Methods: An IRB-approved retrospective review of all patients undergoing upper extremity reconstruction by a single surgeon following sarcoma resection at a single institution was conducted.
Results and Conclusions: Between 2015 and 2018, a total of 13 patients were identified as having underwent reconstruction by the senior author following upper extremity sarcoma resection. Our patients consisted of 10 males and 3 females, with an average age of 64.7 yrs (range 54-87) at time of reconstruction. Common comorbidities included hypertension 54%, diabetes 31%, coronary artery disease 23%, and 46% of patients with history of smoking. Types of sarcoma treated include: fibrosarcoma (3), epitheloid sarcoma (3) chondrosarcoma (2), synovial sarcoma (1), osteosarcoma (1), leiomyosarcoma (1), and undifferentiated sarcoma (2). 38% of patients had underwent previous radiation therapy and >50% of patients were undergoing resection of recurrent disease; nearly 25% of patients required post-operative chemoradiation. Immediate reconstruction was performed in 85% patients. Reconstruction options included amputation with concomitant targeted muscle reinnervation (TMR) (38%), free tissue transfer (23%), pedicled tissue transfer, adjacent tissue transfer and skin grafting.
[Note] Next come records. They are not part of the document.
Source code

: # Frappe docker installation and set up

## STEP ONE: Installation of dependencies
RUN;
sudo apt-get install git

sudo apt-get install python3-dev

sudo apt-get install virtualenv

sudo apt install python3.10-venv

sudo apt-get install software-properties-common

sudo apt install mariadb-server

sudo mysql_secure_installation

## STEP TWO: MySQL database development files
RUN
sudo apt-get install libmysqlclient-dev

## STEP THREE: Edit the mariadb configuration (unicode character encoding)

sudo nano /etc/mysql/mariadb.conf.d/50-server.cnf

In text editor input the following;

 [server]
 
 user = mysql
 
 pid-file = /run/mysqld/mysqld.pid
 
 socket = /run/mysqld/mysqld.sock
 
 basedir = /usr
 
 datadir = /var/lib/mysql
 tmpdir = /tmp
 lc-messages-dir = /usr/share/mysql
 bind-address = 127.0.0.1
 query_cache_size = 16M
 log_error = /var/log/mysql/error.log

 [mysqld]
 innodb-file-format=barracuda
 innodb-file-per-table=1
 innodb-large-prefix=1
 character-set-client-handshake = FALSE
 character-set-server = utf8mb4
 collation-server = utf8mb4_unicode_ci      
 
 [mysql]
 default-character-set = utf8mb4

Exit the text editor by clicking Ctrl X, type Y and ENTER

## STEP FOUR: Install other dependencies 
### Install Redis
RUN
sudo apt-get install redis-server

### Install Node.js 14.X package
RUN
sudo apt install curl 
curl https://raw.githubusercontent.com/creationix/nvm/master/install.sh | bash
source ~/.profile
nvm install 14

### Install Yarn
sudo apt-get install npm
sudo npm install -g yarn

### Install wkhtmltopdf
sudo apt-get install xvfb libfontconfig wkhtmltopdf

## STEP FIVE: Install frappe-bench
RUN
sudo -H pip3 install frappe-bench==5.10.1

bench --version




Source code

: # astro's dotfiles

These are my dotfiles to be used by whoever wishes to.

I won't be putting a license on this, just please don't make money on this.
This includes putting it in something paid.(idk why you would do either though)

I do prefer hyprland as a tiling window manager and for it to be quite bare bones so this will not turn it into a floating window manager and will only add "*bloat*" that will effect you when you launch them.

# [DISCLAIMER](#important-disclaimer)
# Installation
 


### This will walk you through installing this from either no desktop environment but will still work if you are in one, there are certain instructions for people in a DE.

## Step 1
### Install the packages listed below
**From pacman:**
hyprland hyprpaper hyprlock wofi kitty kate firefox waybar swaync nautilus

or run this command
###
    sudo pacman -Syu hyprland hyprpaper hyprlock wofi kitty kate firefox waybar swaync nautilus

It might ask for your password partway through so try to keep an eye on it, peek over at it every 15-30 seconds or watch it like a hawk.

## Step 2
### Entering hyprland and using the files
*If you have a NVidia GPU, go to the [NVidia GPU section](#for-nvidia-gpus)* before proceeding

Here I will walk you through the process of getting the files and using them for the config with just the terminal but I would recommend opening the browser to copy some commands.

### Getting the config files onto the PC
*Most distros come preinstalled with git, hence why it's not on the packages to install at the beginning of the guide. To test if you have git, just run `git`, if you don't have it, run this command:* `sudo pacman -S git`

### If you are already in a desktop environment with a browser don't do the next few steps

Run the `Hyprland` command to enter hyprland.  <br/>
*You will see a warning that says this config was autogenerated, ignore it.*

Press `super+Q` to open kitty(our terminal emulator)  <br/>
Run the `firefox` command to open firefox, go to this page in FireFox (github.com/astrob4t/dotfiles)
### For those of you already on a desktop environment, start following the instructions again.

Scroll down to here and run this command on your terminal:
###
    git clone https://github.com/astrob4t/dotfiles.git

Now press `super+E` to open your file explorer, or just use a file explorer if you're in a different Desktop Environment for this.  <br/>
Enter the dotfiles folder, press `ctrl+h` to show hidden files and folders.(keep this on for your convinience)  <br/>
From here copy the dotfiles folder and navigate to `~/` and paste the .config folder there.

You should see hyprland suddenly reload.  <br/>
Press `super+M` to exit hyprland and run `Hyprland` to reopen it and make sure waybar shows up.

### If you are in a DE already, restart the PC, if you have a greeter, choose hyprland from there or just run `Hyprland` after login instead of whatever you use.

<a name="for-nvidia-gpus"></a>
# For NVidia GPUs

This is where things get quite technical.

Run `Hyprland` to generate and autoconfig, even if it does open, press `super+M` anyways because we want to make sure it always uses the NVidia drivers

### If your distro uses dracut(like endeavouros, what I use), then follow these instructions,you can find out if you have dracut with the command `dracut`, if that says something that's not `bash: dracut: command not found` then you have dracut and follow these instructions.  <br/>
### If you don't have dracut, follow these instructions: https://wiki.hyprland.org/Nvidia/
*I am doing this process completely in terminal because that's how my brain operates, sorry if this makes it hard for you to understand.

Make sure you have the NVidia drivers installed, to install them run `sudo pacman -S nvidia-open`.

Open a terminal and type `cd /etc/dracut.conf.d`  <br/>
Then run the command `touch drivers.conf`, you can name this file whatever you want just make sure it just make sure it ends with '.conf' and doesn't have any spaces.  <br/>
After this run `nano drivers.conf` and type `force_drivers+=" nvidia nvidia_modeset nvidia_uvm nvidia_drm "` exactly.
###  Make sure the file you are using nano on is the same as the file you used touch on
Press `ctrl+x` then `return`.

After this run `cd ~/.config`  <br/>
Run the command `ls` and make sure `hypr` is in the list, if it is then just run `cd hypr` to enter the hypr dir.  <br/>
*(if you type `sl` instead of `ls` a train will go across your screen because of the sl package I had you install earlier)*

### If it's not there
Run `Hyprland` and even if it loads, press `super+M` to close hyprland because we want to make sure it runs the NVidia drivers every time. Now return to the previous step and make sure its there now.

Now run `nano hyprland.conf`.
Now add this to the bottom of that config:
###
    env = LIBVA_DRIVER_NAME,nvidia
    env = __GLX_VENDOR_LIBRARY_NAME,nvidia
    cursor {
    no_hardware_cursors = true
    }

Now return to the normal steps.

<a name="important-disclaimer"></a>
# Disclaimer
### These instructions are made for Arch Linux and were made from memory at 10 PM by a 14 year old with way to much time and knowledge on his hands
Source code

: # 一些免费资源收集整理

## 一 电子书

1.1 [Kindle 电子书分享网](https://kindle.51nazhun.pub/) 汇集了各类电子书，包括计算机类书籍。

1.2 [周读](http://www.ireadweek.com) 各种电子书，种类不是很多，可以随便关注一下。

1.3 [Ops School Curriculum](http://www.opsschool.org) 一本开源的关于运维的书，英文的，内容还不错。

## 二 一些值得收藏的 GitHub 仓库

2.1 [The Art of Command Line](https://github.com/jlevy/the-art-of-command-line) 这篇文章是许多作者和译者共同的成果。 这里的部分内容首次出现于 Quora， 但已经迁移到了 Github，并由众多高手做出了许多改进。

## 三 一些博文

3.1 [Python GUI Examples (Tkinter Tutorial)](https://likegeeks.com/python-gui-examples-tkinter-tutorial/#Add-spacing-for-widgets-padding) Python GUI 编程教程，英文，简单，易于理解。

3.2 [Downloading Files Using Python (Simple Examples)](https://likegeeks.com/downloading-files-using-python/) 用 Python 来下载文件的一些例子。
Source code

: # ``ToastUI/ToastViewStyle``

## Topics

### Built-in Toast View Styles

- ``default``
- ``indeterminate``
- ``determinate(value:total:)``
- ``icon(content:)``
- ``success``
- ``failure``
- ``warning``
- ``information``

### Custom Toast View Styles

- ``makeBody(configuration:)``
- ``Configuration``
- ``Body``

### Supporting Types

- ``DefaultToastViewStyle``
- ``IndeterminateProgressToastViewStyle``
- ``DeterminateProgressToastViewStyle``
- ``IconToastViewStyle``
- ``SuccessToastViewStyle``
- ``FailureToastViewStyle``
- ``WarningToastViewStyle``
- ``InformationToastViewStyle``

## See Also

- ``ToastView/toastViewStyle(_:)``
Our overall complication rate was 30% (4). Minor complications included neuroma, cellulitis and dehiscence. Major complication requiring reoperation included pseudoaneurysm of recipient vessel requiring vein grafting after a free ALT flap. There were no flap losses. Mean follow-up time was 224 days.
Upper extremity reconstruction following sarcoma resection presents challenging cases, requiring a myriad of reconstructive options. Reconstruction must be tailored for each patient in conjunction with a multidisciplinary team to deliver the patient optimal treatment and reconstruction.